You can stream files (>5mb) into S3 buckets in chunks using multipart upload functions in the NodeJs aws-sdk . 您可以使用NodeJs aws-sdk中的分段上传功能，将文件（> 5mb）分批流式传输到S3存储桶中。

This is not only useful for streaming large files into buckets, but also enables you to retry failed chunks (instead of a whole file) and parallelize upload of individual chunks (with multiple, upload lambdas, which could be useful in a serverless ETL setup for example). 这不仅适用于将大文件流式存储到存储桶中，而且还使您可以重试失败的块（而不是整个文件）并并行上传单个块（带有多个上载lambda），这对于以下情况的无服务器ETL设置很有用：例）。 The order in which they arrive is not important as long as you track them and finalize the process once all have been uploaded. 只要您跟踪它们并在全部上载后完成该过程，它们的到达顺序并不重要。

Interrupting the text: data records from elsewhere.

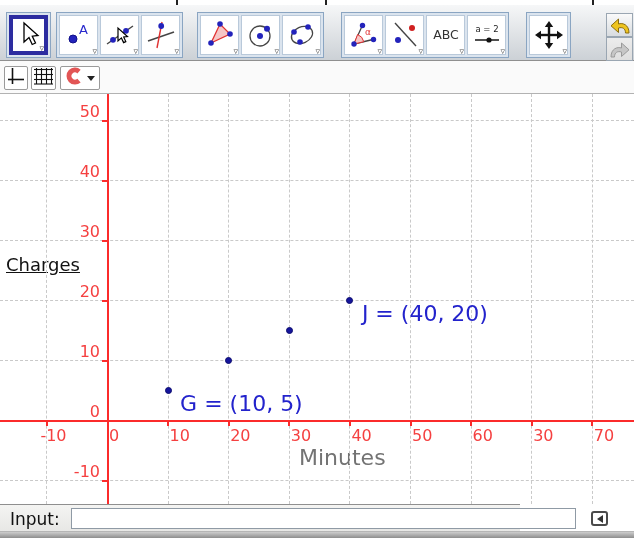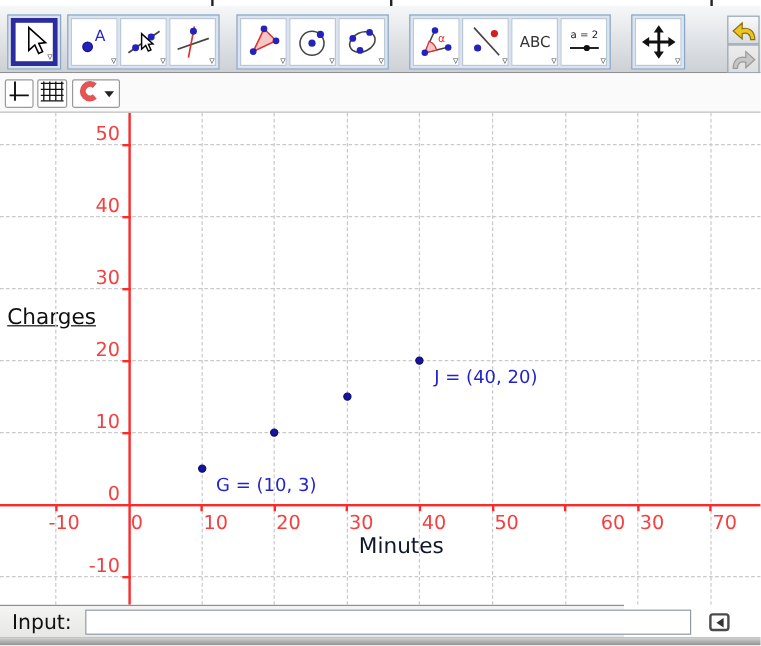--- a/index.html
+++ b/index.html
@@ -39,7 +39,7 @@
   .xlab,.ylab{position:absolute;color:#f54040;font-size:16px;line-height:17px;white-space:nowrap;}
   .ylab{width:58px;text-align:right;}
   .pt{position:absolute;width:7px;height:7px;border-radius:50%;background:#15159c;border:1px solid #0d0d70;box-sizing:border-box;}
-  .ptlab{position:absolute;color:#2323cc;font-size:15px;line-height:20px;white-space:nowrap;}
+  .ptlab{position:absolute;color:#2323cc;font-size:22px;line-height:20px;white-space:nowrap;}
   #ylabel{position:absolute;left:6px;top:160px;color:#111;font-size:18px;text-decoration:underline;}
   #xlabel{position:absolute;left:299px;top:351px;color:#0f172a;font-size:18px;}
   

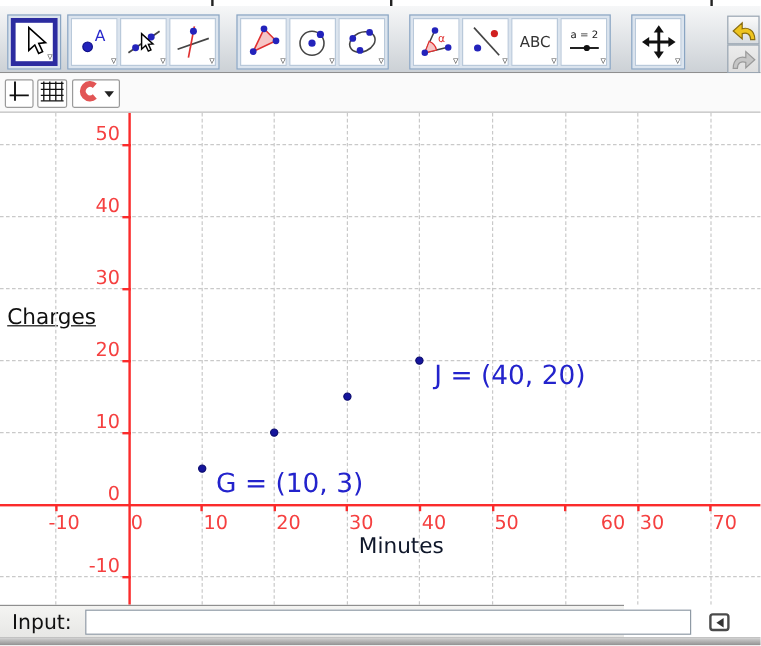--- a/index.html
+++ b/index.html
@@ -276,7 +276,7 @@
       <div class="tick" style="left: 102px; top: 385.5px; width: 7px; height: 2px; background: rgb(251, 43, 43);"></div>
       <div class="ylab" style="left: 42px; top: 369px; color: rgb(245, 64, 64);">-10</div>
       <div class="pt" style="left: 164.6px; top: 293px; background: rgb(21, 21, 156);"></div>
-      <div class="ptlab" style="left: 180.1px; top: 299.5px; color: rgb(35, 35, 204);">G = (10, 3)</div>
+      <div class="ptlab" style="left: 180.1px; top: 299.5px; color: rgb(35, 35, 204);">G = (10, 5)</div>
       <div class="pt" style="left: 225.2px; top: 263px; background: rgb(21, 21, 156);"></div>
       <div class="pt" style="left: 285.8px; top: 233px; background: rgb(21, 21, 156);"></div>
       <div class="pt" style="left: 346.4px; top: 203px; background: rgb(21, 21, 156);"></div>

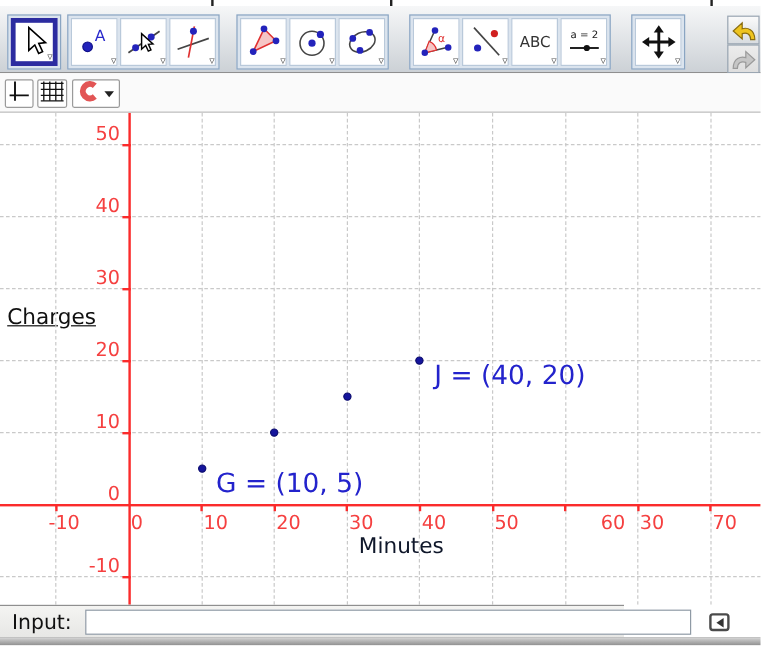--- a/index.html
+++ b/index.html
@@ -257,7 +257,7 @@
       <div class="tick" style="left: 409.5px; top: 325.5px; width: 2px; height: 6px; background: rgb(251, 43, 43);"></div>
       <div class="xlab" style="left: 412px; top: 332.5px; color: rgb(245, 64, 64);">50</div>
       <div class="tick" style="left: 470.1px; top: 325.5px; width: 2px; height: 6px; background: rgb(251, 43, 43);"></div>
-      <div class="xlab" style="left: 472.6px; top: 332.5px; color: rgb(245, 64, 64); padding-left: 28px;">60</div>
+      <div class="xlab" style="left: 472.6px; top: 332.5px; color: rgb(245, 64, 64);">60</div>
       <div class="tick" style="left: 530.7px; top: 325.5px; width: 2px; height: 6px; background: rgb(251, 43, 43);"></div>
       <div class="xlab" style="left: 533.2px; top: 332.5px; color: rgb(245, 64, 64);">30</div>
       <div class="tick" style="left: 591.3px; top: 325.5px; width: 2px; height: 6px; background: rgb(251, 43, 43);"></div>

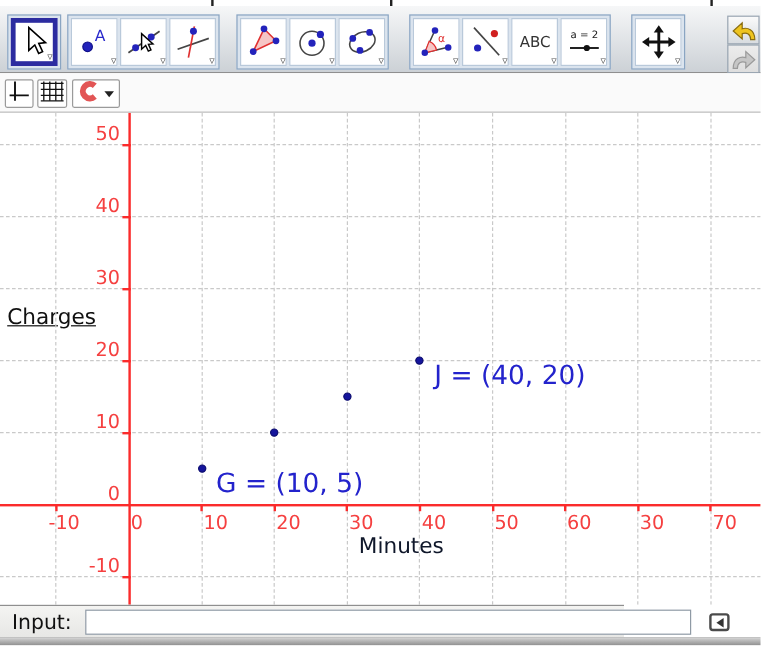--- a/index.html
+++ b/index.html
@@ -41,7 +41,7 @@
   .pt{position:absolute;width:7px;height:7px;border-radius:50%;background:#15159c;border:1px solid #0d0d70;box-sizing:border-box;}
   .ptlab{position:absolute;color:#2323cc;font-size:22px;line-height:20px;white-space:nowrap;}
   #ylabel{position:absolute;left:6px;top:160px;color:#111;font-size:18px;text-decoration:underline;}
-  #xlabel{position:absolute;left:299px;top:351px;color:#0f172a;font-size:18px;}
+  #xlabel{position:absolute;left:299px;top:351px;color:#737373;font-size:22px;}
   
   #inputbar{position:absolute;left:0;top:504px;width:520px;height:27px;
             background:linear-gradient(#f4f4f2,#e7e7e5);border-top:1px solid #8f8f8f;box-sizing:border-box;}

To use the multipart upload, you should: 要使用分段上传，您应该：

initialize the process using createMultipartUpload and store the returned UploadId (you'll need it for chunk uploads) 使用createMultipartUpload初始化过程，并存储返回的UploadId （对于块上传，您将需要它）
implement a Transform stream that would process data coming from the input stream 实现一个Transform流，该流将处理来自输入流的数据
implement a PassThrough stream which would buffer the data in large enough chunks before using uploadPart to push them to S3 (under the UploadId returned in step 1) 实现PassThrough流，该流将在使用uploadPart将数据推送到S3之前以足够大的块缓冲数据（在步骤1中返回的UploadId下）
track the returned ETags and PartNumbers from chunk uploads 跟踪块上传中返回的ETags和PartNumbers
use the tracked ETags and PartNumbers to assemble/finalize the file on S3 using completeMultipartUpload 使用completeMultipartUpload使用跟踪的ETags和PartNumbers在S3上组装/完成文件

Here's the gist of it in a working code example which streams a file from iso.org , pipes it through gzip and into an S3 bucket. 这是一个工作代码示例的要点，该示例从iso.org流式传输文件，将其通过gzip 传输到S3存储桶中。 Don't forget to change the bucket name and make sure to run the lambda with 512mb of memory on node 6.10. 不要忘记更改存储桶名称，并确保在节点6.10上运行具有512mb内存的lambda。 You can use the code directly in the web GUI since there are no external dependencies. 由于没有外部依赖性，因此可以直接在Web GUI中使用代码。

NOTE : This is just a proof of concept that I put together for demonstration purposes. 注意：这只是我为演示目的而汇总的概念证明。 There is no retry logic for failed chunk uploads and error handling is almost non-existent which can literally cost you (eg abortMultipartUpload should be called upon cancelling the whole process to clean up the uploaded chunks since they remain stored and invisible on S3 even though the final file was never assembled). 没有失败块重试的重试逻辑，错误处理几乎不存在，这可能会导致您付出代价（例如，在取消整个过程以清理上载的块时，应该调用abortMultipartUpload因为它们在S3上仍然存储并且不可见 ，即使最终文件从未汇编过）。 The input stream is being paused instead of queuing upload jobs and utilizing backpressure stream mechanisms etc. 输入流正在暂停，而不是排队上传作业并利用背压流机制等。